▸ **TEXTO DADO**
....................

Paul Laurent

Desde su irrupción en la antigua Roma, el orden sustentado en el derecho ha sido la apuesta más idónea para un mundo pletórico de humanos proyectos de vida. Desde su amparo, se logró que múltiples pareceres convivan y se aprovechen pacífica y recíprocamente. Y ello porque se le tenía como un universal factor de “unión”, capaz de ligar a pesar de las diferencias. Nunca como elemento disociador ni corruptor de singulares anhelos y sueños.

Tal fue el aporte que los descendientes de Eneas brindaron a la posteridad. Cuando a inicios del siglo XVII el neerlandés Hugo Grocio presenta sus tesis para procurar la instauración de un régimen adscrito a esa ley, no estaba haciendo más que desempolvar el mayor de los legados de la república romana. Asumía el autor de De jure belli ac pacis que dicha contribución proporcionaba la mejor de las herramientas para un concierto social compuesto por una enorme gama personas. Gente de parecer no sólo divergente y variado, sino también antagónico. Seres con vocación de mayúscula independencia, de los que se hacen libres por afán de autoafirmación, no por anhelo de ecuménica hermandad.

Como se infiere, un esquema que existe en base a individuos con necesidad de diferenciarse. A los que le repelen las imposiciones de agenda, los que rechazan ser actores de quimeras ajenas. En ese escenario, la comparecencia de lo constitucional no pasa por la tabulación de un omnisciente legislador de lo que son o no son nuestras posibilidades, de ese actuar o no actuar. De ser así estaríamos concluyendo que son las decisiones de un ente ajeno a nosotros el que estatuye cada uno de nuestros derechos y libertades. ¿Propio del principio aristotélico que dice que en el orden de la naturaleza el estado es antes que la familia y las personas, pues juzga que el todo se antepone a la parte?

No en vano el estagirita terminó erigiéndose en el punto de apoyo más requerido de los partidarios del Antiguo Régimen. Justamente aquél que combatió el constitucionalismo clásico, el que tenía como puntual objetivo anular o rebajar lo más posible la injerencia del monarca y de su corte en la vida de la gente. Días de sincera fobia al poder desmesurado, al Leviatán. Momento en el cual las miras de esa especialidad se centraban en pretender amarrar al rey (al estado) en beneficio de los particulares. Cuando se colegía que los derechos de cada miembro de la sociedad existían por la sola presencia de éstos entre sus semejantes. En esa medida, no se requería de ninguna dación ni de ninguna venia de ninguna autoridad para obtenerlos.

....................

▸ **INFORMACIÓN DADA**
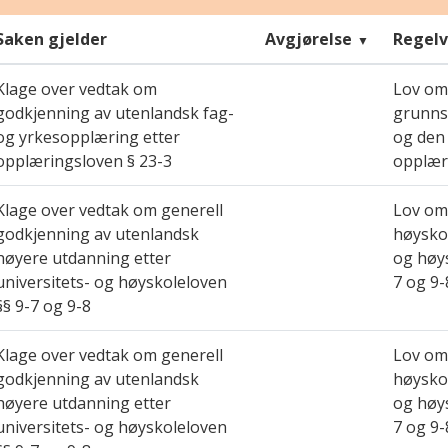
Saken gjelder
Avgjørelse
Regelv
Klage over vedtak om
Lov om
godkjenning av utenlandsk fag-
grunns
og yrkesopplæring etter
og den
opplæringsloven § 23-3
opplær
Klage over vedtak om generell
Lov om 
godkjenning av utenlandsk
høyskol
høyere utdanning etter
og høys
universitets- og høyskoleloven
7 og 9-
§§ 9-7 og 9-8
Klage over vedtak om generell
Lov om 
godkjenning av utenlandsk
høyskol
høyere utdanning etter
og høys
universitets- og høyskoleloven
7 og 9-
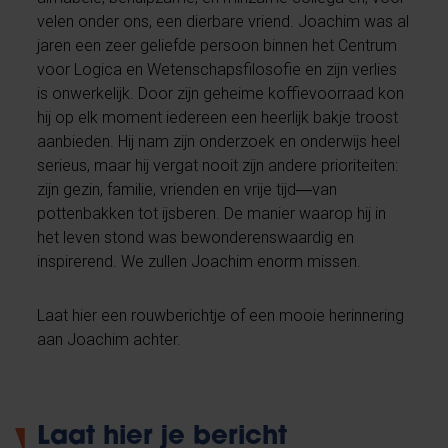
velen onder ons, een dierbare vriend. Joachim was al
jaren een zeer geliefde persoon binnen het Centrum
voor Logica en Wetenschapsfilosofie en zijn verlies
is onwerkelijk. Door zijn geheime koffievoorraad kon
hij op elk moment iedereen een heerlijk bakje troost
aanbieden. Hij nam zijn onderzoek en onderwijs heel
serieus, maar hij vergat nooit zijn andere prioriteiten:
zijn gezin, familie, vrienden en vrije tijd―van
pottenbakken tot ijsberen. De manier waarop hij in
het leven stond was bewonderenswaardig en
inspirerend. We zullen Joachim enorm missen.
Laat hier een rouwberichtje of een mooie herinnering
aan Joachim achter.
Laat hier je bericht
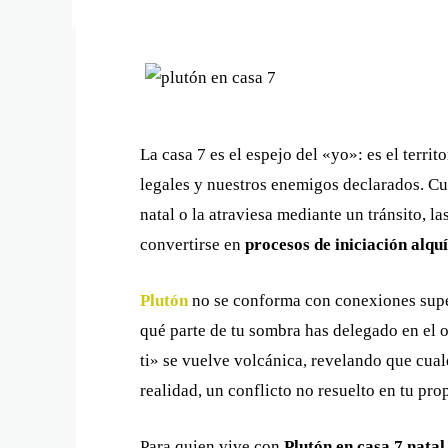
La casa 7 es el espejo del «yo»: es el territ
legales y nuestros enemigos declarados. 
natal o la atraviesa mediante un tránsito, l
convertirse en
procesos de iniciación alqu
Plutón
no se conforma con conexiones super
qué parte de tu sombra has delegado en el o
ti» se vuelve volcánica, revelando que cual
realidad, un conflicto no resuelto en tu propi
Para quien vive con
Plutón en casa 7 natal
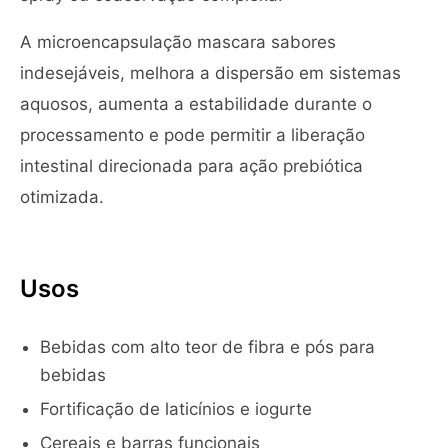
A microencapsulação mascara sabores
indesejáveis, melhora a dispersão em sistemas
aquosos, aumenta a estabilidade durante o
processamento e pode permitir a liberação
intestinal direcionada para ação prebiótica
otimizada.
Usos
Bebidas com alto teor de fibra e pós para
bebidas
Fortificação de laticínios e iogurte
Cereais e barras funcionais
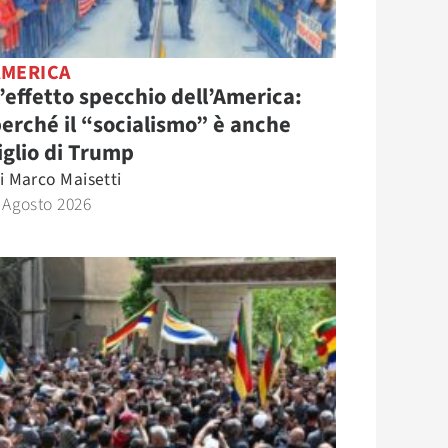
AMERICA
’effetto specchio dell’America:
erché il “socialismo” è anche
iglio di Trump
i
Marco Maisetti
 Agosto 2026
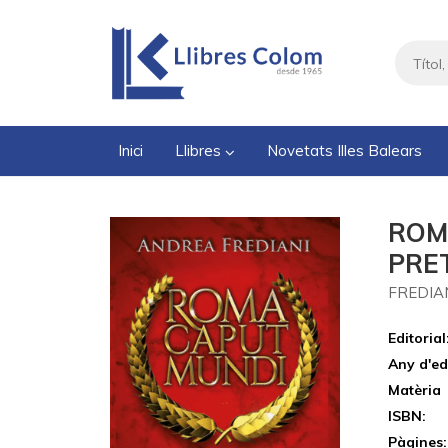
Inici
Llibres
Novetats Illes Balears
ROM
PRE
FREDIA
Editorial
Any d'ed
Matèria
ISBN:
Pàgines:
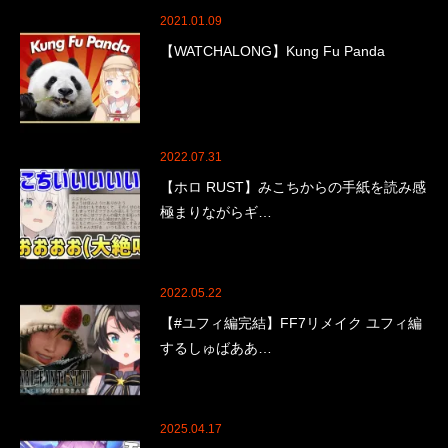
2021.01.09
【WATCHALONG】Kung Fu Panda
2022.07.31
【ホロ RUST】みこちからの手紙を読み感
極まりながらギ…
2022.05.22
【#ユフィ編完結】FF7リメイク ユフィ編
するしゅばああ…
2025.04.17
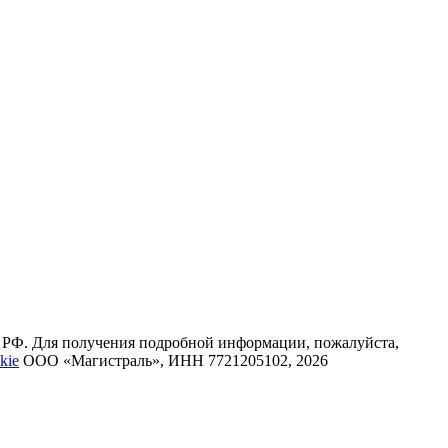
К РФ. Для получения подробной информации, пожалуйста,
kie
ООО «Магистраль», ИНН 7721205102, 2026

....................

▸ **CONSIGNA**
Extrae sin cambios del texto dado el fragmento que va de "Tal fue el aporte" a "de ecuménica hermandad.". El material va aparte y no forma parte del texto dado.

▸ **RESPUESTA**
Tal fue el aporte que los descendientes de Eneas brindaron a la posteridad. Cuando a inicios del siglo XVII el neerlandés Hugo Grocio presenta sus tesis para procurar la instauración de un régimen adscrito a esa ley, no estaba haciendo más que desempolvar el mayor de los legados de la república romana. Asumía el autor de De jure belli ac pacis que dicha contribución proporcionaba la mejor de las herramientas para un concierto social compuesto por una enorme gama personas. Gente de parecer no sólo divergente y variado, sino también antagónico. Seres con vocación de mayúscula independencia, de los que se hacen libres por afán de autoafirmación, no por anhelo de ecuménica hermandad.